_TEXT:_

┄┄┄┄┄┄

Risks and Consequences
Localized demodectic mange tends to appear in young dogs as patches of scaly skin and redness around the eyes and mouth and, perhaps, the legs and trunk. Unlike other types of mange, demodectic mange may signal an underlying medical condition, and your pet's overall health should be carefully evaluated. Less commonly, young and old dogs experience a generalized form of demodectic mange and can exhibit widespread patches of redness, hair loss, and scaly, thickened skin.

Treatment and Control
Your veterinarian will discuss treatment options with you. Treatment of dogs with localized demodectic mange generally results in favorable outcomes. Generalized demodectic mange (demodecosis), however, may be difficult to treat, and treatment may only control the condition, rather than cure it.

 

LICE (Linognathus setosus (the dog sucking louse)

Sucking LICE PICTURES:

Female  male

Lice Basics

YES,  dogs get lice.  It is a different kind of lice than humans get, and much easier to treat, and, It is not transferable to humans or cats. Dog lice are species specific, so you, your kids, and your cats cannot get lice from your dog.

Dog lice infestation is not a common thing with dogs in this country, especially those that live in a clean environment and get proper care and attention.  Although rarely discovered on healthy animals, poorly nourished dogs are more often  to get lice.

There are two species of canine lice: 

1.  Biting (Mallophaga),:  trichodectus canus & Heterodoxus spiniger.  (feed on skin flakes, and skin)

2.  Sucking linognathus piliferus setosus (feed on dogs blood, and are more irritating)

┄┄┄┄┄┄

_STORED DATA:_
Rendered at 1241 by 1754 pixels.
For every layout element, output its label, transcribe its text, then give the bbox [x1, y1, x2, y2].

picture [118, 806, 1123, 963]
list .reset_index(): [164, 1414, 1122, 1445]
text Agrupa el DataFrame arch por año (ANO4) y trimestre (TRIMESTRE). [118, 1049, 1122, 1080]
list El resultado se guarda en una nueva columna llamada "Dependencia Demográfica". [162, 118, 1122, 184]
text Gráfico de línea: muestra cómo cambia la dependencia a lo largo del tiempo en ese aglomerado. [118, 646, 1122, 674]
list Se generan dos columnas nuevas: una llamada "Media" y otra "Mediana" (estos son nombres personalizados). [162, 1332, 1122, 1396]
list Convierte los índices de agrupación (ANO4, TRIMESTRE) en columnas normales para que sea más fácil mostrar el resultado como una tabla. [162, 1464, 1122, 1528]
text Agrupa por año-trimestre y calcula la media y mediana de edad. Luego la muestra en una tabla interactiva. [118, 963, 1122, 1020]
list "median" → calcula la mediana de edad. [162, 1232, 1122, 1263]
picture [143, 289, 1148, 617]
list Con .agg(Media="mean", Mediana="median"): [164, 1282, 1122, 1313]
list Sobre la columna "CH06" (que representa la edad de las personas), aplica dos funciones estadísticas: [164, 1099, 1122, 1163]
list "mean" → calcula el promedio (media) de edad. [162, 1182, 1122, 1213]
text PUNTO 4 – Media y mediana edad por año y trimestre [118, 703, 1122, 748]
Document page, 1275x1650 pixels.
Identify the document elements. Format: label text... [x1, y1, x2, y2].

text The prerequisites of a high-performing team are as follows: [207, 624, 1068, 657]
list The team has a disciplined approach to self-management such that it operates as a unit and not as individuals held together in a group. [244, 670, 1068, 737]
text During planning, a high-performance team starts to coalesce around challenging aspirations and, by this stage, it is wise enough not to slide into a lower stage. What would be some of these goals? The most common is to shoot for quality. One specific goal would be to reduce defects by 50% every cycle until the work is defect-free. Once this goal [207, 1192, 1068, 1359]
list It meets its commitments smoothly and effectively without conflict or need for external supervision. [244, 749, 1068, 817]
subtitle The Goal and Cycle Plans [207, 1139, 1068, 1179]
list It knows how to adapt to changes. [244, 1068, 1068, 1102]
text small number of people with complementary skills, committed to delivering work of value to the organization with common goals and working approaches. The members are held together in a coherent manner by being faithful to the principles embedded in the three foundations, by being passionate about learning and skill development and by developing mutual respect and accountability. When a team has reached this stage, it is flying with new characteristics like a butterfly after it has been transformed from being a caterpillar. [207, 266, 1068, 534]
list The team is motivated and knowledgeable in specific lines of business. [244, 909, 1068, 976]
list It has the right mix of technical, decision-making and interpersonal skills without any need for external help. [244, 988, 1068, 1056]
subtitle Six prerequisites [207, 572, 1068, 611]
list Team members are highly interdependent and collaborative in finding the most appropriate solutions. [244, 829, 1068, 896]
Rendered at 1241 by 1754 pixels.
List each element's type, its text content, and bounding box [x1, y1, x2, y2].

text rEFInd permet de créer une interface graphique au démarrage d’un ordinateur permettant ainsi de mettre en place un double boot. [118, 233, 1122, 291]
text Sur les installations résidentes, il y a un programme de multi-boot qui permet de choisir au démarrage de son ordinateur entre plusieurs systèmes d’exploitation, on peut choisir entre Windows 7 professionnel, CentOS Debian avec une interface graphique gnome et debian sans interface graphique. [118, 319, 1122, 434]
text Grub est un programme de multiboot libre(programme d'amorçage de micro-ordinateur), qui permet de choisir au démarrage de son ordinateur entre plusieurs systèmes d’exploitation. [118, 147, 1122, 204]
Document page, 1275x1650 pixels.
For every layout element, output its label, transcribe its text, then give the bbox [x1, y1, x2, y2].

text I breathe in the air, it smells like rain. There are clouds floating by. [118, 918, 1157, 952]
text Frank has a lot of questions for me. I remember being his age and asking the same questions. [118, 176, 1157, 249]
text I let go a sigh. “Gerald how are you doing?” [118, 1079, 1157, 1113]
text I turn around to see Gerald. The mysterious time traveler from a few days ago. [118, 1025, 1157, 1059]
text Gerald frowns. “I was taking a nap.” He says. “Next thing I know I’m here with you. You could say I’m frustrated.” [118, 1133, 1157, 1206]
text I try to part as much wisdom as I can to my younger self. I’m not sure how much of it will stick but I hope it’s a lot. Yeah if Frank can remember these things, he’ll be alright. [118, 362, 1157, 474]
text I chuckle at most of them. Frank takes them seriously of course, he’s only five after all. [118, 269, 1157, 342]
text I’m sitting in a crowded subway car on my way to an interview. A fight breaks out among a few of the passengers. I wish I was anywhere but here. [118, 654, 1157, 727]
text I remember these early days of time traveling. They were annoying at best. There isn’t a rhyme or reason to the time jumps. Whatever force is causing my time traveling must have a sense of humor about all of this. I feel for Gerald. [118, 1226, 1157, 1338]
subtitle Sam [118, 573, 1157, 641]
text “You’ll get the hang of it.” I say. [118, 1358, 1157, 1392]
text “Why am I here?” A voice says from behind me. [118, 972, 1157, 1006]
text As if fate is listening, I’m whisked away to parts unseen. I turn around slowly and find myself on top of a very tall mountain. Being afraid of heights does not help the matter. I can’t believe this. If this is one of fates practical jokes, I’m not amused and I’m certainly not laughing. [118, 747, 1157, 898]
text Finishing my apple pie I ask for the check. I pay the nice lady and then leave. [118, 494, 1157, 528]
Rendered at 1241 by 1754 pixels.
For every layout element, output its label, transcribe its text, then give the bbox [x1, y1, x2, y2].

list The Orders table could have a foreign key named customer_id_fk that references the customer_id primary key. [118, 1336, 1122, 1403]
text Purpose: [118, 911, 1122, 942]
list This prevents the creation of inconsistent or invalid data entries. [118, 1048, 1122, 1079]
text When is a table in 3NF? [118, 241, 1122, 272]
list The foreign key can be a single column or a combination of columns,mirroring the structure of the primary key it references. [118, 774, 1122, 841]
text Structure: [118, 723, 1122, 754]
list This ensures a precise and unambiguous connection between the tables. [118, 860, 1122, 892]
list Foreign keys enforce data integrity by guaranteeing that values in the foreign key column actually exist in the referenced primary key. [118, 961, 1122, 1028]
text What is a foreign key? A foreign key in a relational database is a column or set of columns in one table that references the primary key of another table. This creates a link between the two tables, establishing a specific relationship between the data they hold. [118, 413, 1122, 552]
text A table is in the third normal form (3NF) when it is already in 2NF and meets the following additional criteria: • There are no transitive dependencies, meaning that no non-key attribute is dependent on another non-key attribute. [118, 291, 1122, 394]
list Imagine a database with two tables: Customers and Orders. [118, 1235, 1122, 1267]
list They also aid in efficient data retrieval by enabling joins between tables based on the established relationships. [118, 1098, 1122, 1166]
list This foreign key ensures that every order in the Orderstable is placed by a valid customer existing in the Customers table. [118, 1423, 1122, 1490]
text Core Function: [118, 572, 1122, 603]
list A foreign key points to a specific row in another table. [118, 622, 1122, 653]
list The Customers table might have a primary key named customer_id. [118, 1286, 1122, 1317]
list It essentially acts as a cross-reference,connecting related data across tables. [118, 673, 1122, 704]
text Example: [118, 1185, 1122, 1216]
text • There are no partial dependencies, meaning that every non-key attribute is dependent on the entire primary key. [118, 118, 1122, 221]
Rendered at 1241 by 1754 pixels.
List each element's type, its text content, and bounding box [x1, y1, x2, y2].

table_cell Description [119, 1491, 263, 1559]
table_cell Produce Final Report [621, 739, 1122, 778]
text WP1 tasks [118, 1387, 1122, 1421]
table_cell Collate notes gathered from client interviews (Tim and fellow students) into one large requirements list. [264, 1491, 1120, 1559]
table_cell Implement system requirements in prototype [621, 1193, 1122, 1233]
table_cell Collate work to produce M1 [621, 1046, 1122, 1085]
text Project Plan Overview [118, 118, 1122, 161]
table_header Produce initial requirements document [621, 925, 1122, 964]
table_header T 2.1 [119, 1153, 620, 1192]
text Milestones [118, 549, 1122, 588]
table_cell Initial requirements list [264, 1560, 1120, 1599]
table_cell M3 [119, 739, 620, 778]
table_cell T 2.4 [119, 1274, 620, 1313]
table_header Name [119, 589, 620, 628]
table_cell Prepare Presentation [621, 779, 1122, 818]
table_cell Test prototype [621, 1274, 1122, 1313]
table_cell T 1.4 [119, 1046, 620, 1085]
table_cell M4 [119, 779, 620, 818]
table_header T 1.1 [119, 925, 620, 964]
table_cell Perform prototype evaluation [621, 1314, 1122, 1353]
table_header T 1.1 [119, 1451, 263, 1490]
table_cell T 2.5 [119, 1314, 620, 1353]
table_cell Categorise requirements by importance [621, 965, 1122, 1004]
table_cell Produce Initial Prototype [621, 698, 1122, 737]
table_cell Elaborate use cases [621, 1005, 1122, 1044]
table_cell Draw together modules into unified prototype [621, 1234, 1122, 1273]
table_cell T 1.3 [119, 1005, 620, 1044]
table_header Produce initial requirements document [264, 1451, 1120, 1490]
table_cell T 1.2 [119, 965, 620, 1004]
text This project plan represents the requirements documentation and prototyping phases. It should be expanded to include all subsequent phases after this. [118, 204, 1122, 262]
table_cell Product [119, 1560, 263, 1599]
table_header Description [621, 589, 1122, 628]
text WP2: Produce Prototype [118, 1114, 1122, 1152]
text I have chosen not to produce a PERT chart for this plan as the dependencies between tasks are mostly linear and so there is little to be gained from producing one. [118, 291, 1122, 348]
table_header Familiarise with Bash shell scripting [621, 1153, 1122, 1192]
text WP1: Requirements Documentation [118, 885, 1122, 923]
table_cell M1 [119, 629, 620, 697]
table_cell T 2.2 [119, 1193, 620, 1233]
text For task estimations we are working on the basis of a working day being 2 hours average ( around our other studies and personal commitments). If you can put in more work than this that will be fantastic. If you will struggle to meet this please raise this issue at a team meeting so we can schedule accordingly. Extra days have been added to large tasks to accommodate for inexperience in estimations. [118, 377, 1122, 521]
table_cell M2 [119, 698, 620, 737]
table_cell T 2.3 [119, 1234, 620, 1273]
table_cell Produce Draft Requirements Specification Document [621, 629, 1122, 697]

┄┄┄┄┄┄

_EXERCISE INSTRUCTIONS:_ Using the text on mange and lice, explain in one to three sentences why people and cats cannot catch lice from a dog.

_EXERCISE RESULT:_ Dog lice are species specific, so they cannot pass to humans or cats. People, their children and their cats therefore cannot get lice from a dog.